Kibana create index patterns takes forever and almost kills nodes

Hi,

Sorry this is a bit off-topic, but maybe someone has some insight.
I have a pretty big cluster with a lot of shards (26618).
I am not following good practices as all data nodes are also master.

That disclaimer out of the way let me discribe the issue: wheneverf I try to reload or create an index-pattern in kibana, the cluster goes haywire for half an hour, load goes up to 1, garbage collector maxes out, heap usage as usual. Eventually the operation fails, and my logs say a lot of gc overhead messages.

does anyone know what could be wrong ?

For getting a better idea what is going on there, it might be helpful to call the “hot threads” API while the operation is running:

So here’s an example on what happens with some time scale.

9:04 Ingest software queued messages : 0
9:04 Number of lines in hot threads output : 33180
9:04 Average node load : 0.12
9:05 Click on Management > Saved Object > Index patterns > syslog-*
9:05 Load on all nodes begins to rise slowly
9:06 Number of lines in hot threads output : 47892
9:07 Number of lines in hot threads output : 125219
9:10 Number of lines in hot threads output : 235194
9:10 Average node load : 0.15
9:10 Ingest software queued messages : 2200
9:12 Ingest software queues messages : 0
9:20 Number of lines in hot threads output : 798329
9:20 Average node load : 0.26
9:22 Ingest software queued messages : 1900
9:23 Ingest software queued messages : 0
9:28 Number of lines in hot threads output : 878819
9:28 Average node load : 0.32
9:31 Ingest software queued messages : 3800
9:32 Ingest software queued messages : 0
9:32 - 9:55 Slow Return to normal
9:55 Number of lines in hot threasds output : 20292
Somewhere in-between kibana errors respBody is null

Where can I send you the hot threads file ?

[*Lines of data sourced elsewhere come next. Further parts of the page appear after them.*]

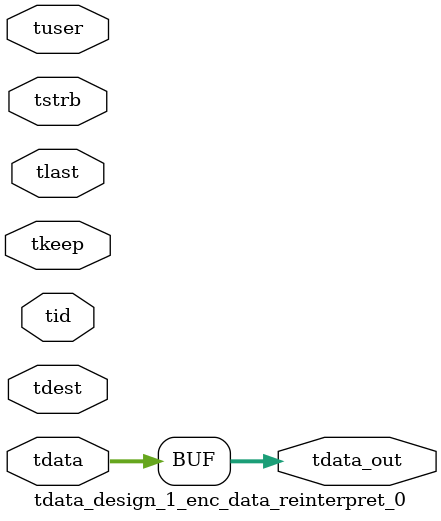
<source format=v>


`timescale 1ps/1ps

module tdata_design_1_enc_data_reinterpret_0 #
(
parameter C_S_AXIS_TDATA_WIDTH = 32,
parameter C_S_AXIS_TUSER_WIDTH = 0,
parameter C_S_AXIS_TID_WIDTH   = 0,
parameter C_S_AXIS_TDEST_WIDTH = 0,
parameter C_M_AXIS_TDATA_WIDTH = 32
)
(
input  [(C_S_AXIS_TDATA_WIDTH == 0 ? 1 : C_S_AXIS_TDATA_WIDTH)-1:0     ] tdata,
input  [(C_S_AXIS_TUSER_WIDTH == 0 ? 1 : C_S_AXIS_TUSER_WIDTH)-1:0     ] tuser,
input  [(C_S_AXIS_TID_WIDTH   == 0 ? 1 : C_S_AXIS_TID_WIDTH)-1:0       ] tid,
input  [(C_S_AXIS_TDEST_WIDTH == 0 ? 1 : C_S_AXIS_TDEST_WIDTH)-1:0     ] tdest,
input  [(C_S_AXIS_TDATA_WIDTH/8)-1:0 ] tkeep,
input  [(C_S_AXIS_TDATA_WIDTH/8)-1:0 ] tstrb,
input                                                                    tlast,
output [C_M_AXIS_TDATA_WIDTH-1:0] tdata_out
);

assign tdata_out = {tdata[95:0]};

endmodule


</source>
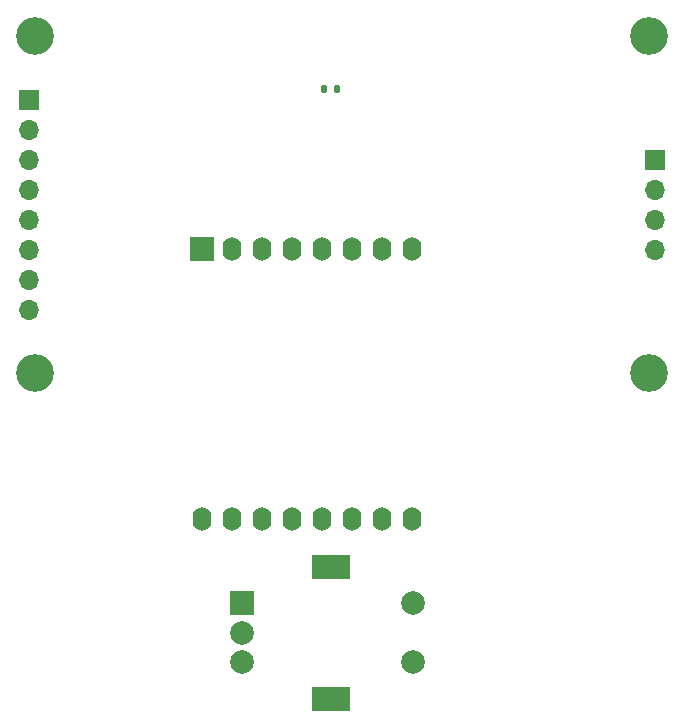
<source format=gbr>
%TF.GenerationSoftware,KiCad,Pcbnew,8.0.7-8.0.7-0~ubuntu22.04.1*%
%TF.CreationDate,2024-12-11T16:36:01+08:00*%
%TF.ProjectId,SmartClock,536d6172-7443-46c6-9f63-6b2e6b696361,rev?*%
%TF.SameCoordinates,Original*%
%TF.FileFunction,Soldermask,Bot*%
%TF.FilePolarity,Negative*%
%FSLAX46Y46*%
G04 Gerber Fmt 4.6, Leading zero omitted, Abs format (unit mm)*
G04 Created by KiCad (PCBNEW 8.0.7-8.0.7-0~ubuntu22.04.1) date 2024-12-11 16:36:01*
%MOMM*%
%LPD*%
G01*
G04 APERTURE LIST*
G04 Aperture macros list*
%AMRoundRect*
0 Rectangle with rounded corners*
0 $1 Rounding radius*
0 $2 $3 $4 $5 $6 $7 $8 $9 X,Y pos of 4 corners*
0 Add a 4 corners polygon primitive as box body*
4,1,4,$2,$3,$4,$5,$6,$7,$8,$9,$2,$3,0*
0 Add four circle primitives for the rounded corners*
1,1,$1+$1,$2,$3*
1,1,$1+$1,$4,$5*
1,1,$1+$1,$6,$7*
1,1,$1+$1,$8,$9*
0 Add four rect primitives between the rounded corners*
20,1,$1+$1,$2,$3,$4,$5,0*
20,1,$1+$1,$4,$5,$6,$7,0*
20,1,$1+$1,$6,$7,$8,$9,0*
20,1,$1+$1,$8,$9,$2,$3,0*%
G04 Aperture macros list end*
%ADD10O,1.600000X2.000000*%
%ADD11R,2.000000X2.000000*%
%ADD12C,3.200000*%
%ADD13R,1.700000X1.700000*%
%ADD14O,1.700000X1.700000*%
%ADD15C,2.000000*%
%ADD16R,3.200000X2.000000*%
%ADD17RoundRect,0.135000X0.135000X0.185000X-0.135000X0.185000X-0.135000X-0.185000X0.135000X-0.185000X0*%
G04 APERTURE END LIST*
D10*
%TO.C,U2*%
X117110000Y-103415000D03*
X119650000Y-103415000D03*
X122190000Y-103415000D03*
X124730000Y-103415000D03*
X127270000Y-103415000D03*
X129810000Y-103415000D03*
X132350000Y-103415000D03*
X134890000Y-103415000D03*
X134890000Y-80555000D03*
X132350000Y-80555000D03*
X129810000Y-80555000D03*
X127270000Y-80555000D03*
X124730000Y-80555000D03*
X122190000Y-80555000D03*
X119650000Y-80555000D03*
D11*
X117110000Y-80555000D03*
%TD*%
D12*
%TO.C,U1*%
X102990000Y-62500000D03*
X102990000Y-91000000D03*
X154990000Y-62500000D03*
X154990000Y-91000000D03*
D13*
X102490000Y-67860000D03*
D14*
X102490000Y-70400000D03*
X102490000Y-72940000D03*
X102490000Y-75480000D03*
X102490000Y-78020000D03*
X102490000Y-80560000D03*
X102490000Y-83100000D03*
X102490000Y-85640000D03*
D13*
X155490000Y-72940000D03*
D14*
X155490000Y-75480000D03*
X155490000Y-78020000D03*
X155490000Y-80560000D03*
%TD*%
D11*
%TO.C,SW1*%
X120500000Y-110500000D03*
D15*
X120500000Y-115500000D03*
X120500000Y-113000000D03*
D16*
X128000000Y-107400000D03*
X128000000Y-118600000D03*
D15*
X135000000Y-115500000D03*
X135000000Y-110500000D03*
%TD*%
D17*
%TO.C,R1*%
X128500000Y-67000000D03*
X127480000Y-67000000D03*
%TD*%
M02*

</source>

You can send it to me by private message.

One further question: Which version of Search Guard and Elasticsearch are you using?

Sorry should have stated that first. On this cluster we’re way behind:
search-guard-6 6.8.6-25.5

But we’ve had this issue like forever so I don’t think we’re hitting a bug just some misconfig. I’m thinking too many fields maybe.